▶ **Source document**
◆ ◆ ◆ ◆ ◆ ◆ ◆

# Best waders?



## Seegreen (Aug 16, 2012)

Our whole duck club has had problems with Cabelas super mag 1600 waders. They seem to all crack right in the top crease in the foot. Any suggestions for warm durable waders?

Thanks.


----------



## timberhole (Oct 2, 2013)

Lacrosse waders are the best on the market, IMO. They are warm and durable. I know guys that hunt 50+ days out of 60 of the season wearing these waders and are on their 5th season. Check out these:

http://www.basspro.com/LaCrosse-SuperTu ... /10201549/

http://www.basspro.com/LaCrosse-SwampTu ... 806563533/


----------



## CrazyWalsh81 (Nov 30, 2011)

I guess I was going to say the Super Mags, I've had mine for 3 years with no issues. I guess its something I need to look out for. If its not wear and tear bring it back to Cabelas and see if they will stand behind them, they have a similar policy to Scheels where if the product fails they will replace it.


----------



## Gunny (Aug 18, 2005)

Never had a problem with any Hodgman waders.

On my 10th season with my 3.5 mm/1000 gram, and 7th on a pair of 5 mm/1200 gram (only wear these when it's COLD)


----------



## petey333 (Aug 18, 2013)

CrazyWalsh81 said:


> I guess I was going to say the Super Mags, I've had mine for 3 years with no issues. I guess its something I need to look out for. If its not wear and tear bring it back to Cabelas and see if they will stand behind them, they have a similar policy to Scheels wear if the product fails they will replace it.


I've also had the Super Mags 1600 for 2 and a half years and not a single problem with them. I even ripped the knee a little bit, my own fault, and still no leak. Also very warm, good for this area.


----------

◆ ◆ ◆ ◆ ◆ ◆ ◆

▶ **Data provided**
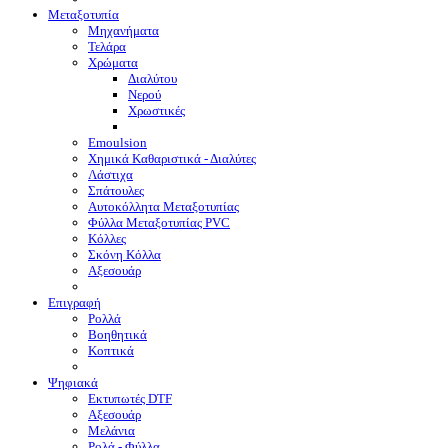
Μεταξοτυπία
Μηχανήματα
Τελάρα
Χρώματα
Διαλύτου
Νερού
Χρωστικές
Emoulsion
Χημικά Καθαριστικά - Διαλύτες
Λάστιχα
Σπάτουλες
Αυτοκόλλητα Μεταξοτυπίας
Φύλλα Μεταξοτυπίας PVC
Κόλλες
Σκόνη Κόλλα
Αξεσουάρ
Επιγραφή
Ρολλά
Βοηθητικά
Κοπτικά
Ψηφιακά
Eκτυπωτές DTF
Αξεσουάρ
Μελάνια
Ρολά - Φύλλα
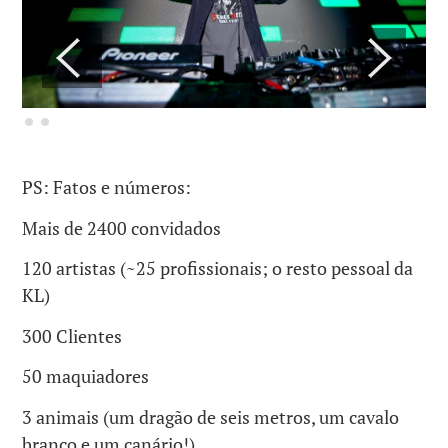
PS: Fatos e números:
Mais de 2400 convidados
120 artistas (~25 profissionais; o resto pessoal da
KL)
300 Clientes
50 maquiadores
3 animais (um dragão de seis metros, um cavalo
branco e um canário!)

◆ ◆ ◆ ◆ ◆ ◆ ◆

▶ **Job item**
Can you reproduce the passage of the wader thread that begins at the words "## petey333 (Aug" and stops after "for this area."?

▶ **Solution for this exercise**
## petey333 (Aug 18, 2013)

CrazyWalsh81 said:


> I guess I was going to say the Super Mags, I've had mine for 3 years with no issues. I guess its something I need to look out for. If its not wear and tear bring it back to Cabelas and see if they will stand behind them, they have a similar policy to Scheels wear if the product fails they will replace it.


I've also had the Super Mags 1600 for 2 and a half years and not a single problem with them. I even ripped the knee a little bit, my own fault, and still no leak. Also very warm, good for this area.